To the Editor:
While I am neither a Religion major, nor even an active follower of a particular creed, I can't help feeling some nagging discomfort with Matthew Lubin's article. I can't help but remark that his heated rhetoric, righteous anger, and utterly prejudiced perspective would do any Bible-thumping preacher proud, as would the implications of his argument. We are plagued, these days, by a remarkable, pungent skepticism; remarkable because it comes from the right.

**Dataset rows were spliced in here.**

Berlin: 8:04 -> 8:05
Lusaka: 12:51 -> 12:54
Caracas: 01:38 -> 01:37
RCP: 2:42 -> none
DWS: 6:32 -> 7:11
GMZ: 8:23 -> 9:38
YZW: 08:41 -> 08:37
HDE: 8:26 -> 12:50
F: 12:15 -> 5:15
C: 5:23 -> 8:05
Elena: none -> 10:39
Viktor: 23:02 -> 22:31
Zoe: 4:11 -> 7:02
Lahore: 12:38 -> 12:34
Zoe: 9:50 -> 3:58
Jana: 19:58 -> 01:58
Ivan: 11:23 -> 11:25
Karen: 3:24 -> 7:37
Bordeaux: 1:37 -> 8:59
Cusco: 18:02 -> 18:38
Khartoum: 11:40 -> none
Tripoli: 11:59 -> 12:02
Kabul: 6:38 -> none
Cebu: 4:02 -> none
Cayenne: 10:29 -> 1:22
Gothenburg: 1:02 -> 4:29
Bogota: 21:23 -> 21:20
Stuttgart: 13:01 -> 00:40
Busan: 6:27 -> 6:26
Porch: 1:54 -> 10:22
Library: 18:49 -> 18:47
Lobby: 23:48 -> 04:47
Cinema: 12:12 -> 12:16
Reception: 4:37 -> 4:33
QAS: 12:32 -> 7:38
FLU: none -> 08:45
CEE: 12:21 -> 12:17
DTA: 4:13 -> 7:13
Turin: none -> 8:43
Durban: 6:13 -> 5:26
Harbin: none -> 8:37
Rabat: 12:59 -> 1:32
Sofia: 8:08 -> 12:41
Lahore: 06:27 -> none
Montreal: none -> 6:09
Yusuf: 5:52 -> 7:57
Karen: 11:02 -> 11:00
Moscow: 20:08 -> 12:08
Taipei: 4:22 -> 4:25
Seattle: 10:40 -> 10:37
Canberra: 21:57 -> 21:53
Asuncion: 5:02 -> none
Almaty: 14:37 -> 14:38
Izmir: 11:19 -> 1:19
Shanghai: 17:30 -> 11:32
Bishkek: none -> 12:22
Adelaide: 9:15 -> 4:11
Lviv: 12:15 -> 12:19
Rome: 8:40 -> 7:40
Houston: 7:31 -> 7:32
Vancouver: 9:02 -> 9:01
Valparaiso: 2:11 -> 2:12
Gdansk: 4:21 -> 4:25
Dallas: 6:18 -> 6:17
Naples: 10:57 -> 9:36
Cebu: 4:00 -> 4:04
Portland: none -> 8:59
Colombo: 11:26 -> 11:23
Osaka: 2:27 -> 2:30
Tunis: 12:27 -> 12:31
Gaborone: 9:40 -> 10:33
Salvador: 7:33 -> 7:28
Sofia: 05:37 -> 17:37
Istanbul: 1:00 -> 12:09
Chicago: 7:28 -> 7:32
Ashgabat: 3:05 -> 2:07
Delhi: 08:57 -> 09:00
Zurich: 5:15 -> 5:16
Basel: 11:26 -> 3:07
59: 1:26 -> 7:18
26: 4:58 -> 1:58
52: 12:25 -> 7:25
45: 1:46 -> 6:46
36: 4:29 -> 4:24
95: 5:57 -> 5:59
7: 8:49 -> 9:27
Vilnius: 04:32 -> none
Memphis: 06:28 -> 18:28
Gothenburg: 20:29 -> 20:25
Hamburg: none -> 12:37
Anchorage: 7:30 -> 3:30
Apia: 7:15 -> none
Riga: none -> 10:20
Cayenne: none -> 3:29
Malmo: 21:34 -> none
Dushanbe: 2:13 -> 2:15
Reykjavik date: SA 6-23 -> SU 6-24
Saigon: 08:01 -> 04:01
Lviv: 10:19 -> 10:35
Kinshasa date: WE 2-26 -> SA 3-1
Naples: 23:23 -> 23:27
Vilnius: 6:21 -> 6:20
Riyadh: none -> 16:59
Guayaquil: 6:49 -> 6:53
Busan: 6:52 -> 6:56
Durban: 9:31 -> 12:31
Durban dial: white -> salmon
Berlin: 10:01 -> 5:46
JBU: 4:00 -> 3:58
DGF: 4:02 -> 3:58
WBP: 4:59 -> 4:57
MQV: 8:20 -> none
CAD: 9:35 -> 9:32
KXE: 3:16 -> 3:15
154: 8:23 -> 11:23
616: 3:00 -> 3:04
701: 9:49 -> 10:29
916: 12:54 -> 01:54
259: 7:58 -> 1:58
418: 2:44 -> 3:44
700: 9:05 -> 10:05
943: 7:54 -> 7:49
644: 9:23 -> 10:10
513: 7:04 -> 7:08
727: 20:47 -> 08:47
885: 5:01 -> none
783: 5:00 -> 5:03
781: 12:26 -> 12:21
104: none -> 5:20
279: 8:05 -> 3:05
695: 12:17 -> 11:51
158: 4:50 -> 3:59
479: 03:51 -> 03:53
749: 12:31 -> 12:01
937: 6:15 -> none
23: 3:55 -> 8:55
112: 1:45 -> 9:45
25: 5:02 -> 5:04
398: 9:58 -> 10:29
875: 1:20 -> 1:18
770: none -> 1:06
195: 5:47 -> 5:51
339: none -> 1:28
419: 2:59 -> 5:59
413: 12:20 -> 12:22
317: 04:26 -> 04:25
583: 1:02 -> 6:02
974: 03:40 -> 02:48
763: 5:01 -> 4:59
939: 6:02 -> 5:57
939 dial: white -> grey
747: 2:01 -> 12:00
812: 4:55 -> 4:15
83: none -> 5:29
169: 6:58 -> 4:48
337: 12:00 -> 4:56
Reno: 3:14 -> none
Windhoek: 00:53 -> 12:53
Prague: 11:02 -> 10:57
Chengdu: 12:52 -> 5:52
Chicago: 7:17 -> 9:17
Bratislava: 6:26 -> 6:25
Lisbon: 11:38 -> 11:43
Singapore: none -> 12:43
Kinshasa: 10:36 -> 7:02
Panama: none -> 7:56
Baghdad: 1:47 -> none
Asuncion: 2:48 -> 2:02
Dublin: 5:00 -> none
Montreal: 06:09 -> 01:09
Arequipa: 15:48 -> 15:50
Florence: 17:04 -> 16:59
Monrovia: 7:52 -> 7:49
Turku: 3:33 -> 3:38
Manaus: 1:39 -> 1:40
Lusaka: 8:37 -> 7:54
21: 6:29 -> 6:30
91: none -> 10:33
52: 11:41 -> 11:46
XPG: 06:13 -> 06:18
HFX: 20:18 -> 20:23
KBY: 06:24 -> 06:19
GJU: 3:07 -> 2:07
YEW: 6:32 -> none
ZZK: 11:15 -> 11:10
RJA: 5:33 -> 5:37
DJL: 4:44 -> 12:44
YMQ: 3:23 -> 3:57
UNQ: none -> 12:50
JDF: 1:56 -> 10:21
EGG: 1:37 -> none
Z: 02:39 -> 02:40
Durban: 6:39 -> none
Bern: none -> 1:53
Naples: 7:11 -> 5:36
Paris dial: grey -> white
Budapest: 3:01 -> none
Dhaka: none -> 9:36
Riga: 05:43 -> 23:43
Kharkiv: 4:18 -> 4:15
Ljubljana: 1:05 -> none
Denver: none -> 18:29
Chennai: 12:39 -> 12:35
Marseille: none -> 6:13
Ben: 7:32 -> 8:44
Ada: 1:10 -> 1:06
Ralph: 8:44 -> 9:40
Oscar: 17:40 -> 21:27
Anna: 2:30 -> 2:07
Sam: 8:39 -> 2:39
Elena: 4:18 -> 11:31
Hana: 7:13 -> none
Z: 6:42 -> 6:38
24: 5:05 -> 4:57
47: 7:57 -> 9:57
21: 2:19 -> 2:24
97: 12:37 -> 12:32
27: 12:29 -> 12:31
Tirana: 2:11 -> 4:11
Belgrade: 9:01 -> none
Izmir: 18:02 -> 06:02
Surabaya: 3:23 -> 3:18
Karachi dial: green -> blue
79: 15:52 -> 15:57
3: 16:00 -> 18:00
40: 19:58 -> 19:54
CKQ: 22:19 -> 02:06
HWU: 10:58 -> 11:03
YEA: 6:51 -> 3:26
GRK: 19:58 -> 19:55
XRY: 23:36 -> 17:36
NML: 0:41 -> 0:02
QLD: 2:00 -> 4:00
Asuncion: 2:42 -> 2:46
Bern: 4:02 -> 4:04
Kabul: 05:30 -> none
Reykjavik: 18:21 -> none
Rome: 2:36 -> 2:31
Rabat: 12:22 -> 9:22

Perhaps we should consider the ground on which Lubin stands. If we looked at things from this vantage, any number of disciplines should be lined up from end to end and knocked off. Philosophy and Psychology, based on outmoded, discredited, often morally indefensible tropes, would drop first. Government would follow; what self-respecting anarchist could endorse the study of repressive, entrenched social and legal systems, hopelessly suffocating to natural human qualities? And Sociology tumbles by the same measure. Next to go are Literature, History, and Art, which simply collect irrelevant objects, riddle them with dogma, and hand them back as truth. In fact, we might as well junk the natural sciences which depend on Reason, a curiously artificial construction of Western culture, spurious categories, circumstantial evidence, and ideas about cause and effect which no one has believed since Heisenberg. This leaves us with the Republican version of the liberal education. One should after all, be responsible for one's own education, and not rely on biased entitlements of knowledge. Of course it would be hard to look things up in a library without categories, but why quibble about minor details? Some thought systems, like some fashions never go out of style.